Don’t be disheartened—the 5Cs are certainly taking steps in the right direction. Pomona’s new North Campus dorms just earned the maximum LEED Platinum certification for energy and resource-use efficiency from the U.S. Green Building Council (see story in News), and Claremont McKenna’s new Kravis Center is LEED Gold.
Furthermore, students at the 5Cs are active in the struggle for a sustainable planet—with student-run organizations like Green Bikes opening up or expanding at multiple colleges, more students maintaining plots at Pomona’s Organic Farm and CMC’s Community Garden and sharing their produce with the community, and an increased general awareness (we hope) of the need to reduce our personal energy use. Turn the lights off when you leave a room, disconnect your power cord when it’s not in use, if it’s yellow let it mellow—you get the idea.
This Editorial Board applauds the recent steps of 5C administrators, sustainability offices, and students toward minimizing their carbon footprint. But we also acknowledge that it’s not enough.
It’s not enough because it ignores one of the pillars of McKibben’s proposed solution to our current predicament: local, community-inspired action. At the Claremont Colleges, our biggest asset is our intellectual community. Students, faculty, and staff come here from around the world to learn, to share ideas, to ask questions and offer solutions to global problems.
And yet, sometimes it seems that one of Earth’s biggest problems—human-induced climate change—is lacking a space in our intellectual community. It’s a hobby, an extracurricular.
That is why this Editorial Board would propose a rethinking of the place of climate change—its causes, effects, and our responses to it—in our education system. If we believe what McKibben and Hansen have said, then continuing business as usual with an out-of-touch, single-discipline system of higher education ignores reality and diminishes the potential of a liberal arts education.
We don't claim to have the solution. But the Claremont Colleges could incorporate the study of climate change and its effects into multiple aspects of our community, including orientation programming, residential life, various class curricula, breadth of study requirements, or an increased emphasis on interdisciplinary studies. The possibilities are endless if we are serious about pursuing change.

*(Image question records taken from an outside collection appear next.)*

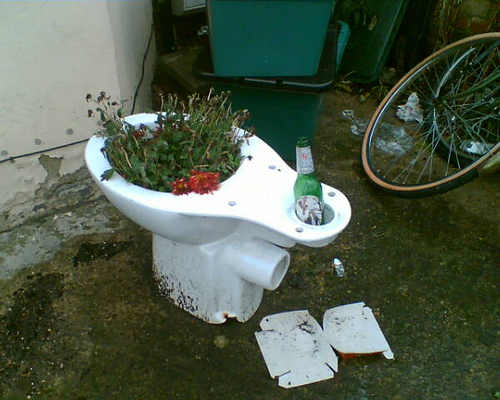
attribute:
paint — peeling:
[0, 117, 111, 221]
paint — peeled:
[2, 154, 97, 271]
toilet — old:
[65, 96, 372, 351]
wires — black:
[1, 22, 156, 163]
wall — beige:
[1, 0, 157, 236]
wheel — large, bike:
[353, 33, 498, 216]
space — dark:
[149, 0, 211, 77]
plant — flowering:
[79, 82, 257, 198]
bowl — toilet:
[99, 117, 262, 193]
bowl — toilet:
[106, 107, 239, 197]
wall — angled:
[12, 21, 176, 158]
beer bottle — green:
[291, 135, 323, 225]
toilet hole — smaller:
[293, 196, 333, 230]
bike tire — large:
[350, 25, 496, 198]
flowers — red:
[170, 165, 218, 196]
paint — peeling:
[32, 151, 91, 213]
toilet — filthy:
[84, 107, 352, 324]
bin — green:
[228, 16, 354, 147]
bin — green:
[206, 1, 339, 80]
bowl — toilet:
[101, 120, 247, 192]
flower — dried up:
[169, 176, 189, 198]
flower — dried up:
[194, 172, 214, 192]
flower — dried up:
[98, 90, 108, 100]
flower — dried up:
[156, 87, 166, 97]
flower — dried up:
[244, 120, 254, 145]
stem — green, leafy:
[104, 117, 136, 170]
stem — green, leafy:
[156, 98, 166, 138]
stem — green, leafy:
[221, 134, 242, 167]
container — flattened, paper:
[256, 299, 407, 391]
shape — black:
[72, 240, 133, 272]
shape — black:
[4, 269, 69, 354]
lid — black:
[196, 19, 340, 97]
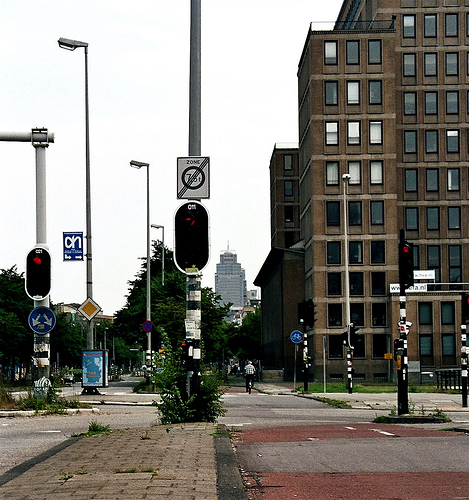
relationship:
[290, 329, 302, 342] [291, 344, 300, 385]
sign on pole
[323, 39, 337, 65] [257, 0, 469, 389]
window adorning city building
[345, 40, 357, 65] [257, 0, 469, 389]
window adorning city building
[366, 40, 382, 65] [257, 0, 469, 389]
window adorning city building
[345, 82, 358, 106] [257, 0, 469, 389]
window adorning city building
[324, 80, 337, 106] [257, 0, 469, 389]
window adorning city building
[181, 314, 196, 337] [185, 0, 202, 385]
poster stuck on pole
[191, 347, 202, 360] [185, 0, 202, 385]
poster stuck on pole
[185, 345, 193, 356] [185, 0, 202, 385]
poster stuck on pole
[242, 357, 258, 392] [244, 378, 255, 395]
person riding bicycle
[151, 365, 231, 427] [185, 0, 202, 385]
green plant growing around pole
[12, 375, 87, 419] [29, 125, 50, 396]
green plant growing around pole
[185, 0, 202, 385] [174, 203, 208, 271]
pole holding black signal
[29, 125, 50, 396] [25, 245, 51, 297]
pole holding black signal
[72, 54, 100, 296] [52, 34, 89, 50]
post with light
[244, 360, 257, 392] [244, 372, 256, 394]
person riding bicycle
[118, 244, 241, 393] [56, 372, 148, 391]
tree on side road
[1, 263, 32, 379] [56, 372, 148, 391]
tree on side road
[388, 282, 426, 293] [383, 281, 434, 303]
sign board displaying business name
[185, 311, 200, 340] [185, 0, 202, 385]
poster on pole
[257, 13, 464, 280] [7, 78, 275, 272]
city building on horizon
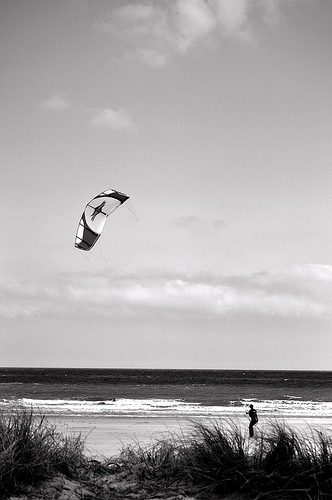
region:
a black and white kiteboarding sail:
[72, 187, 129, 256]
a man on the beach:
[246, 403, 258, 436]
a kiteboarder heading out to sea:
[72, 186, 257, 437]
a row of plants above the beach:
[0, 411, 331, 497]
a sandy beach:
[3, 405, 331, 448]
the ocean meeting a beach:
[1, 368, 331, 415]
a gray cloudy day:
[2, 0, 330, 370]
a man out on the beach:
[215, 402, 259, 437]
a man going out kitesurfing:
[72, 187, 260, 434]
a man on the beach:
[231, 404, 260, 433]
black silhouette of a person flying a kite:
[244, 401, 261, 439]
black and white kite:
[68, 184, 129, 254]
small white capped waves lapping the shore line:
[0, 391, 331, 418]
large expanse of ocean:
[1, 362, 330, 417]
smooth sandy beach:
[3, 408, 330, 458]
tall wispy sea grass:
[0, 399, 331, 497]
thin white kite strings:
[77, 196, 248, 416]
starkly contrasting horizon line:
[0, 360, 331, 380]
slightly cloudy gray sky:
[0, 0, 331, 373]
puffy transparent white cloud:
[91, 0, 285, 77]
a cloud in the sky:
[144, 7, 226, 58]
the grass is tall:
[157, 422, 249, 481]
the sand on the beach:
[100, 417, 145, 436]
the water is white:
[122, 400, 153, 409]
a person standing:
[242, 401, 266, 435]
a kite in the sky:
[64, 186, 136, 261]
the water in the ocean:
[144, 371, 227, 391]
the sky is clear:
[236, 214, 309, 252]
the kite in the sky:
[64, 176, 129, 261]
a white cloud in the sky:
[133, 280, 220, 311]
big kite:
[71, 176, 128, 262]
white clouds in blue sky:
[45, 63, 73, 99]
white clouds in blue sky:
[211, 201, 244, 226]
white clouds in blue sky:
[227, 280, 260, 320]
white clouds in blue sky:
[132, 336, 167, 370]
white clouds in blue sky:
[49, 302, 85, 328]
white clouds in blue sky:
[166, 58, 209, 94]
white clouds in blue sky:
[56, 78, 117, 114]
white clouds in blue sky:
[226, 168, 283, 206]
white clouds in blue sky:
[194, 274, 242, 320]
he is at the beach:
[66, 177, 282, 478]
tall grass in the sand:
[2, 408, 327, 498]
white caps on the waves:
[10, 392, 331, 418]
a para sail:
[45, 129, 285, 442]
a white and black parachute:
[57, 171, 219, 365]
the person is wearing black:
[239, 370, 271, 448]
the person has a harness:
[234, 392, 281, 453]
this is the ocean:
[2, 360, 328, 417]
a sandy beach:
[13, 414, 330, 459]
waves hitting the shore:
[2, 387, 331, 432]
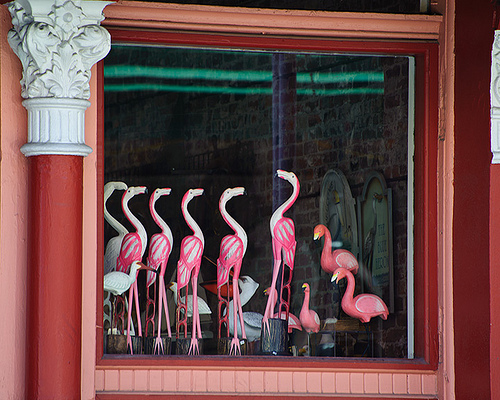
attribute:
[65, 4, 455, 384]
window — for display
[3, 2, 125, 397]
column — red, white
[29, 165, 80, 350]
column — red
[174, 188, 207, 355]
fake flamingo — pink, white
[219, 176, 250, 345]
fake flamingo — white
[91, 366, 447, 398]
brick — pink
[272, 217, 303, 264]
wing — white, pink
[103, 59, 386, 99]
reflection — green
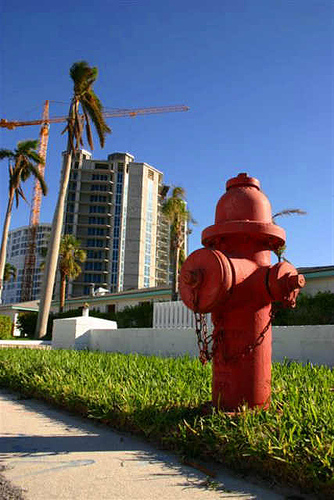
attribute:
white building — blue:
[56, 150, 176, 302]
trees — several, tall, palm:
[44, 69, 77, 313]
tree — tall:
[0, 136, 48, 298]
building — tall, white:
[51, 142, 185, 354]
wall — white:
[55, 303, 330, 361]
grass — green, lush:
[2, 358, 332, 467]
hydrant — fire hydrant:
[174, 162, 297, 422]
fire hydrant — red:
[170, 164, 309, 412]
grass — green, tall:
[110, 354, 171, 415]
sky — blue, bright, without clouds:
[208, 47, 278, 130]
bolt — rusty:
[178, 455, 221, 477]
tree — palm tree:
[2, 121, 37, 282]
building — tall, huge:
[66, 151, 163, 293]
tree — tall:
[34, 58, 112, 339]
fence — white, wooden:
[153, 300, 212, 328]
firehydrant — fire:
[178, 163, 307, 404]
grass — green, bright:
[2, 345, 334, 489]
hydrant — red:
[173, 164, 308, 414]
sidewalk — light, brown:
[3, 365, 328, 495]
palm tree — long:
[34, 56, 110, 346]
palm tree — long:
[3, 135, 48, 298]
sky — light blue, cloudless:
[2, 2, 331, 264]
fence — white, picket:
[151, 298, 212, 330]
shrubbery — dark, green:
[269, 291, 332, 327]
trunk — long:
[33, 139, 74, 338]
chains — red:
[189, 286, 286, 364]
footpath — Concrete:
[0, 389, 307, 498]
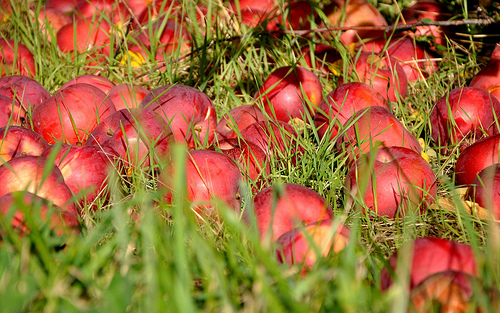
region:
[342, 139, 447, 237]
red apples in a field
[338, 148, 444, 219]
apples have been harvested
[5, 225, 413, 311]
the grass is long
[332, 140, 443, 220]
the apples are on the ground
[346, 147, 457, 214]
the apples have been picked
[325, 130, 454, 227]
several apples are laying around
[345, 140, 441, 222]
apples are red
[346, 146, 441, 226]
apples in a field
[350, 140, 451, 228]
the apples are ripe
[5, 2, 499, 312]
apples in the grass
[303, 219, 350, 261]
yellow spot on red apple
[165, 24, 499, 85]
shadows on the grass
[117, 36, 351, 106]
apples with yellow spots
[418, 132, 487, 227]
yellow leaves in the grass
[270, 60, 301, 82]
shadow on an apple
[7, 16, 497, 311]
red apples scattered in the grass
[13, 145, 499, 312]
blades of grass in the foreground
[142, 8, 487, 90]
twig in the grass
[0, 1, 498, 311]
Apples on the ground.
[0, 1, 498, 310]
Grass covering the ground.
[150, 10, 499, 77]
Stick on the ground.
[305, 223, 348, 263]
Yellow color on the apple.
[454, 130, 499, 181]
Red color on the apple.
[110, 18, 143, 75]
Yellow flower in the grass.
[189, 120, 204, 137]
Brown stem on the apple.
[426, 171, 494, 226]
Brown leaf on the ground.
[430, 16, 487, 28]
Bark on the stick.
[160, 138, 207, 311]
Green blade of grass.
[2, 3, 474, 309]
apples laying on the ground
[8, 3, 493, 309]
apples scattered in the grass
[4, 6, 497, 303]
red apples laying in the sun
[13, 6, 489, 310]
long blades of green grass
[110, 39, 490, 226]
yellow leaves in the grass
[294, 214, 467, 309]
apples with yellow spots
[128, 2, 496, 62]
small branch laying on the apples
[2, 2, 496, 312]
sunny day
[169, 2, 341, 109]
shadow on the grass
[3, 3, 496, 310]
red apples strewn on the ground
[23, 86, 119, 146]
red apple laying in grass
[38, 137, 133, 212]
red apple laying in grass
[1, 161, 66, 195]
red apple laying in grass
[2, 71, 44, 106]
red apple laying in grass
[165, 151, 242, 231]
red apple laying in grass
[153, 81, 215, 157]
red apple laying in grass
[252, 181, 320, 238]
red apple laying in grass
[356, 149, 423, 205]
red apple laying in grass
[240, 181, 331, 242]
Red apple on the floor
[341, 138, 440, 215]
Red apple on the floor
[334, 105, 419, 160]
Red apple on the floor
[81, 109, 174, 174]
Red apple on the floor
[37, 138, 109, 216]
Red apple on the floor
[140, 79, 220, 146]
Red apple on the floor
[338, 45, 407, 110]
Red apple on the floor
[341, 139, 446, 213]
Apple on the ground in the field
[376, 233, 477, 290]
Apple on the ground in the field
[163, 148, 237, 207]
Apple on the ground in the field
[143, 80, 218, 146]
Apple on the ground in the field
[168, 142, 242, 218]
Red Apple on the ground in field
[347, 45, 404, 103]
Red Apple on the ground in field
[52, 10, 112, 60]
Red Apple on the ground in field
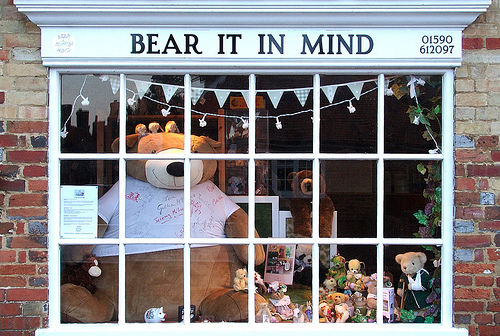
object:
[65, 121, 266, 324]
bear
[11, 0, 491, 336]
window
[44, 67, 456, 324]
frame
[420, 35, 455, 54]
numbers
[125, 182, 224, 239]
writing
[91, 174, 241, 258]
shirt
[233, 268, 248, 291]
bear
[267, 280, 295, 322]
bear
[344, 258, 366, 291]
bear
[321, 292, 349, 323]
bear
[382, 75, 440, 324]
vine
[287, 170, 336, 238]
bear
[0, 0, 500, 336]
bricks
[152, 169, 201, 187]
smile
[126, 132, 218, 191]
face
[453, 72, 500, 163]
wall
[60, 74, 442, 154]
lights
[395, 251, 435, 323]
bear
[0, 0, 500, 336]
building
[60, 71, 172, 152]
reflection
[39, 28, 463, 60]
sign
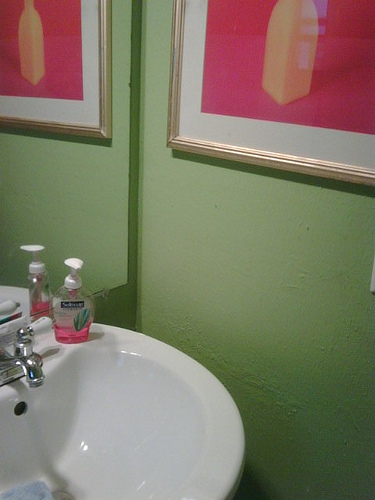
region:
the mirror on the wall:
[2, 0, 130, 328]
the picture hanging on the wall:
[164, 0, 374, 191]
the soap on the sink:
[45, 252, 98, 347]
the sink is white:
[3, 323, 247, 499]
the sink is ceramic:
[5, 323, 267, 496]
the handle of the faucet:
[5, 321, 60, 345]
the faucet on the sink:
[0, 314, 57, 401]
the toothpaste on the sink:
[1, 312, 27, 350]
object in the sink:
[1, 476, 56, 498]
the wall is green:
[143, 2, 373, 495]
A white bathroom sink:
[5, 315, 243, 495]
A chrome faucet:
[4, 315, 59, 386]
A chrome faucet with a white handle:
[13, 311, 59, 391]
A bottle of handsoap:
[49, 250, 99, 345]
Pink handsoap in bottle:
[43, 305, 109, 345]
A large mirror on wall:
[89, 112, 146, 315]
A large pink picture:
[156, 0, 373, 183]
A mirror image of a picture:
[3, 7, 117, 159]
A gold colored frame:
[163, 138, 366, 186]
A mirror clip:
[99, 281, 120, 302]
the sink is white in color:
[4, 313, 249, 497]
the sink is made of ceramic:
[1, 317, 254, 498]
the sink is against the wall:
[1, 314, 243, 498]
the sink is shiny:
[2, 316, 244, 499]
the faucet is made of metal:
[1, 316, 55, 394]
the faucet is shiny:
[0, 318, 57, 390]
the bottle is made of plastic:
[50, 285, 97, 343]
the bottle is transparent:
[51, 287, 93, 345]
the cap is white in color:
[61, 258, 85, 289]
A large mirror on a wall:
[0, 0, 132, 317]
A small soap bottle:
[51, 256, 94, 341]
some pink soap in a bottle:
[51, 325, 92, 343]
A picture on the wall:
[166, 1, 373, 184]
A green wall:
[95, 0, 374, 499]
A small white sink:
[0, 321, 246, 499]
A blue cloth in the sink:
[0, 478, 57, 499]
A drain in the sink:
[50, 488, 71, 499]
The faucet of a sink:
[2, 350, 45, 390]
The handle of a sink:
[15, 313, 55, 339]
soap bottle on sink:
[43, 256, 103, 348]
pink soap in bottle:
[54, 254, 105, 335]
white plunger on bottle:
[56, 245, 82, 296]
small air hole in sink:
[7, 401, 33, 416]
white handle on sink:
[12, 309, 52, 354]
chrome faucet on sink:
[1, 306, 38, 410]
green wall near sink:
[172, 201, 319, 339]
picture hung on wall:
[157, 21, 370, 151]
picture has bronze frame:
[148, 18, 373, 158]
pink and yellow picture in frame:
[206, 2, 342, 104]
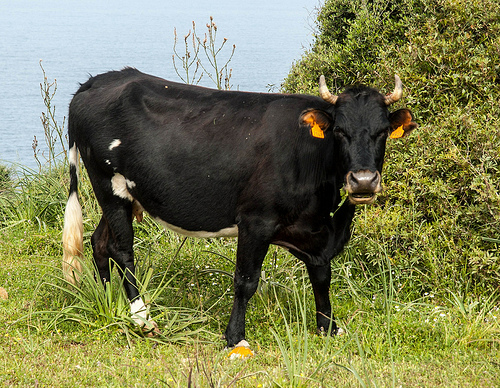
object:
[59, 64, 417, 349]
bull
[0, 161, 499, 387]
grass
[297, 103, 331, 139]
ear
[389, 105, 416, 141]
ear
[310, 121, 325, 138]
id tag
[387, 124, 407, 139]
id tag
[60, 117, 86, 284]
tail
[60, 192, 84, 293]
hair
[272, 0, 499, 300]
tree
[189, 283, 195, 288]
wild flower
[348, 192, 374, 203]
mouth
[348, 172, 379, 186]
nose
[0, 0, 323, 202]
stream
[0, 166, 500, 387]
field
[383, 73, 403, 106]
horn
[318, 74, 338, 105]
horn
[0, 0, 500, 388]
photo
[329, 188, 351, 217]
grass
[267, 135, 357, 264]
chest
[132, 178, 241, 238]
stomach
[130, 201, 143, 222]
udder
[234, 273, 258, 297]
knee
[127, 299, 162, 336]
foot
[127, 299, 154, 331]
spot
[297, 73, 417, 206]
head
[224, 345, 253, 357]
id tag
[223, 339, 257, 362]
hoof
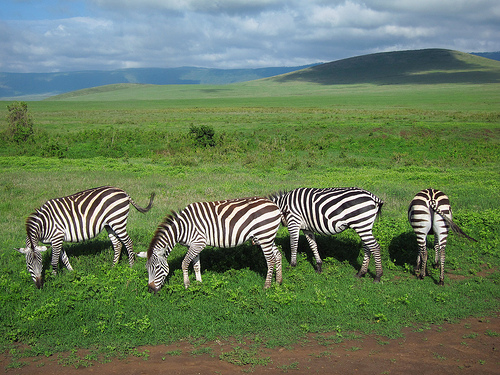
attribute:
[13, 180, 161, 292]
zebra — standing, eating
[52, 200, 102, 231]
stripes — black, white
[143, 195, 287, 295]
zebra — standing, eating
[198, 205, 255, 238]
stripes — black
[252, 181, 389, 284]
zebra — standing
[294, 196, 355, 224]
stripes — white, black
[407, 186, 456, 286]
zebra — standing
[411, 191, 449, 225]
stripes — white, black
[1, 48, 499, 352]
grass — green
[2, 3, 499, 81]
sky — blue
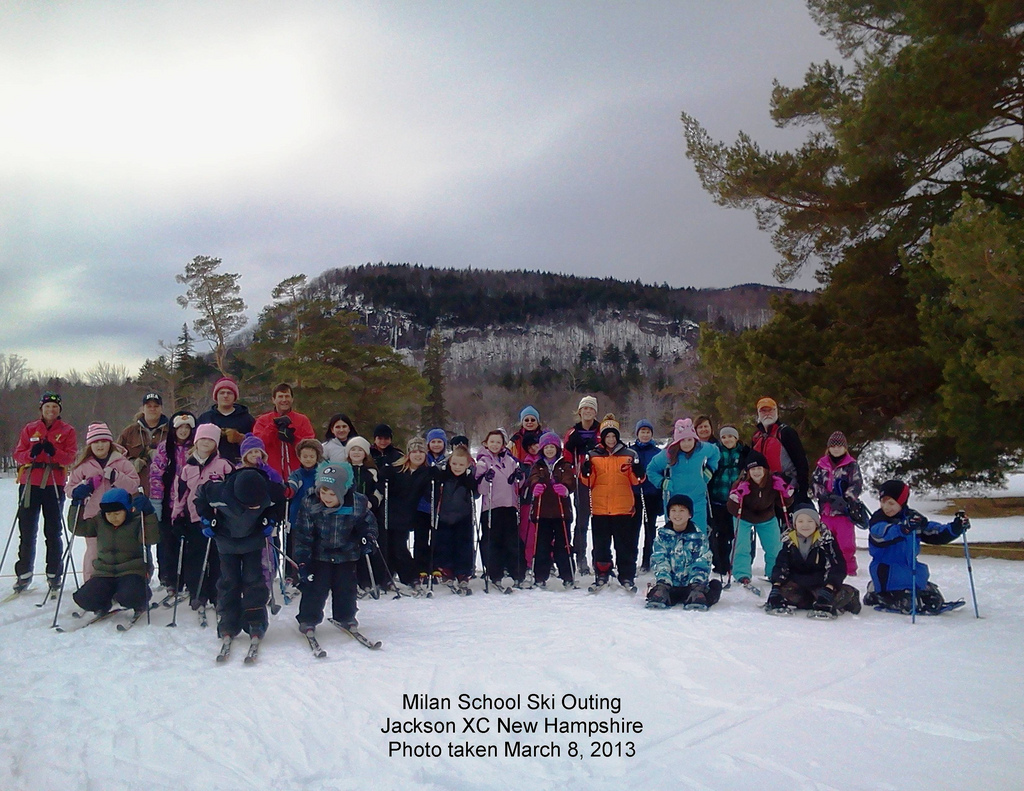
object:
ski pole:
[48, 463, 83, 595]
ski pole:
[0, 459, 39, 576]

When McKibben stands before the audience at Bridges on Thursday, he will speak with authority—he’s been writing about climate change for over 20 years. This Editorial Board can’t say what his speech will entail, and we expect to be surprised. But we implore our readers to listen to what he has to say, and to consider, as a liberal arts student living in a rapidly changing 21st century world, what it really means to bear your added riches in trust for mankind.